También existen otras voces que afirman que en una ocasión no vieron a un monje sino a un hombre vestido con una capa que le llegaba hasta los tobillos y con un sombrero de ala ancha que le ocultaba el rostro.
Cuenta la leyenda que en los alrededores de la curva de Los Cobos existen los últimos vestigios de una sociedad secreta que fue fundada por jesuitas que se mantuvieron en España tras su expulsión. Se dice que durante más de doscientos años han influido en la vida política y económica del país, ejerciendo una fuerte influencia en la provincia.

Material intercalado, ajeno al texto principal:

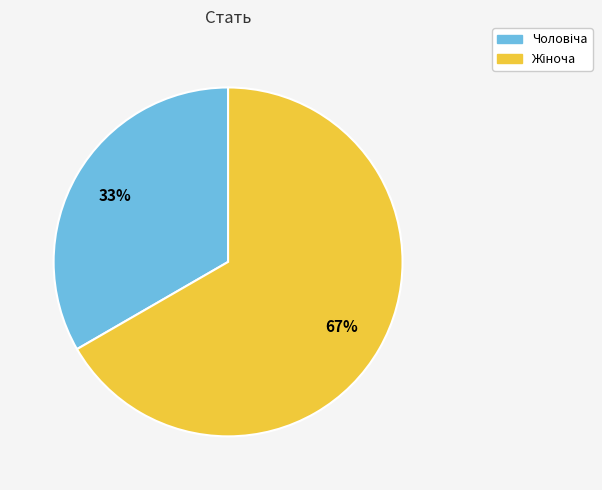

To the nearest percent, what is the average slice percentage?

50%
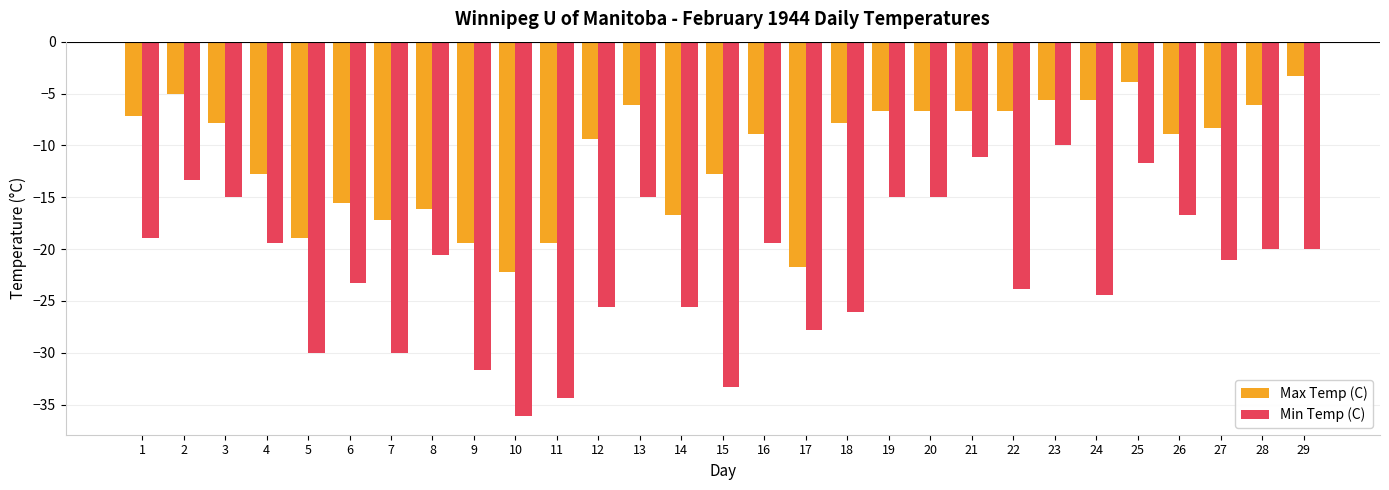

What is the highest value of the Min Temp (C) series?

-10.0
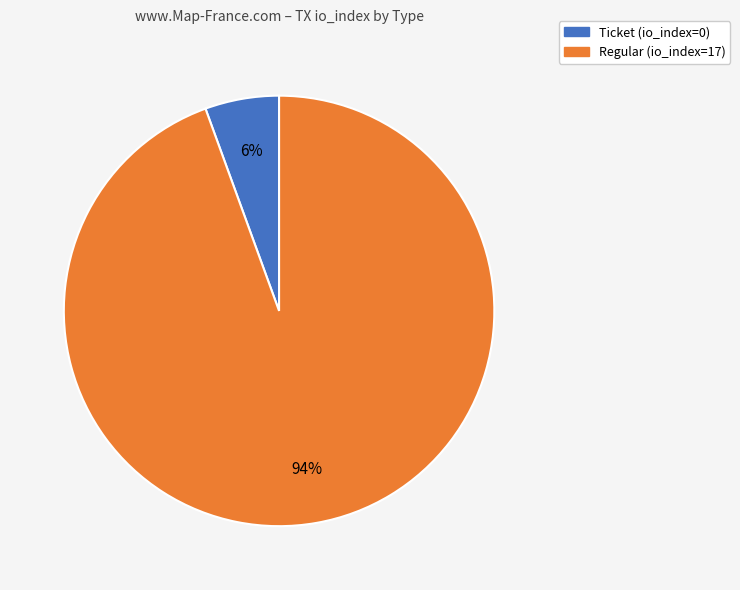

Count the number of slices in the pie.

2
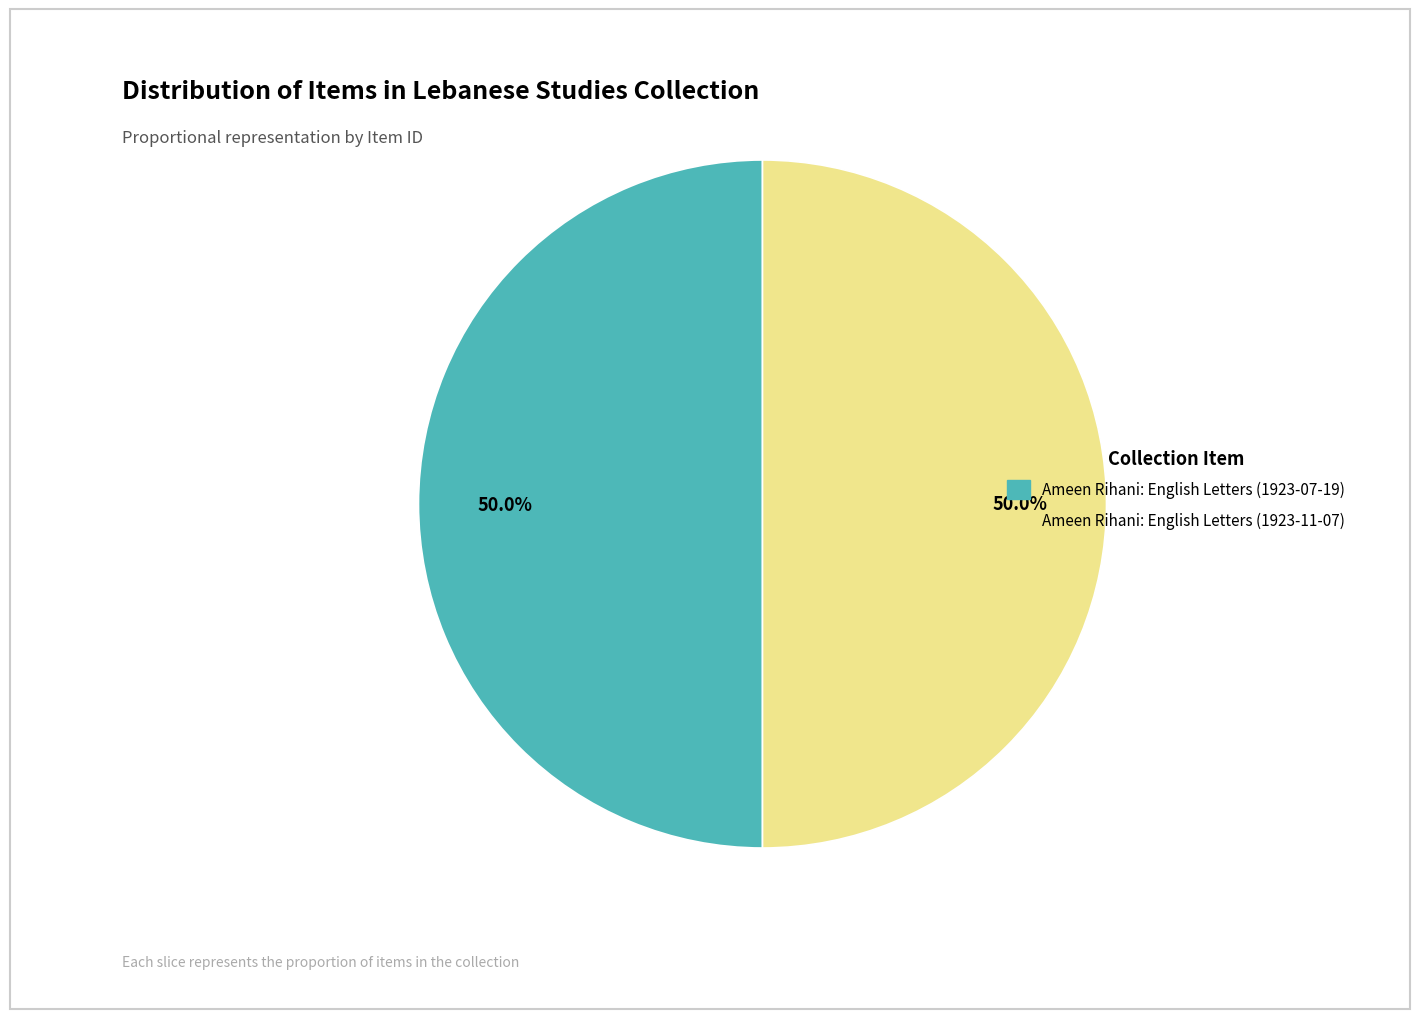

What is the ratio of the value at Ameen Rihani: English Letters (1923-07-19) to the value at Ameen Rihani: English Letters (1923-11-07)?

1.0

Se afirma que en un momento indeterminado del siglo XX algo ocurrió que hizo que los herederos de la sociedad fundada por los jesuitas desaparecieran de la zona. Solo queda un último representante de aquella sociedad que guarda y defiende con su vida todos los vestigios materiales e inmateriales que hay escondidos en estas tierras. Todos estos secretos están guardados en los alrededores de Los Cobos, ocultos durante siglos en lugares con los que nadie nunca debe tropezar; aguardando la vuelta o la regeneración de una sociedad secreta que vuelva a dominar y dirijir el destino del mundo que nos rodea.

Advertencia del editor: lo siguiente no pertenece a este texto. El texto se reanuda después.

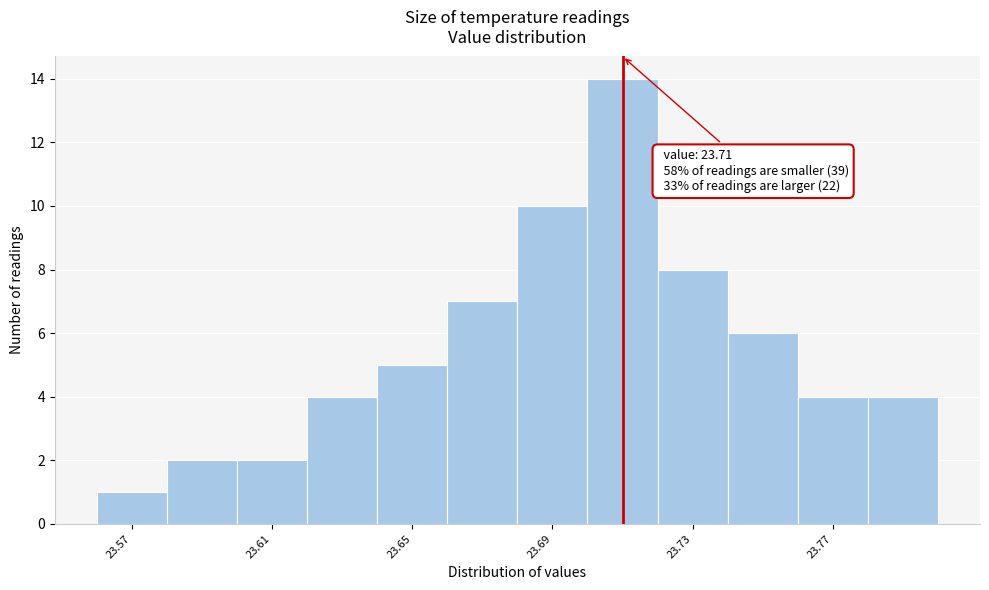

Which range on the x-axis has the tallest bar?

23.70 to 23.72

Existen personas que dicen que aquel que se atreva a buscar por los alrededores algún tipo de tesoro etéreo se encontrará antes con el monje que con cualquier otra cosa. Cuentan que si algún día se mostrase, es imposible saber con certeza lo que podría llegar a hacer porque nadie reconoce haberlo visto nunca de cerca.
Sin embargo, dice la leyenda que el monje no es amistoso y que conviene no pasar en Los Cobos más tiempo del estrictamente necesario en las noches en las que no hay Luna.
***
- Esta noche no hay Luna. ¿Te apetece que vayamos a ver las estrellas? - Prometo que lo que pretendía con aquello era únicamente pasar más tiempo con ella.
- No. - Me miró con cierta desconfianza aunque sin perder la sonrisa. - Creo que me iré a casa.
Se levantó y se fue. En mi mente un pensamiento: "Me gusta esa chica".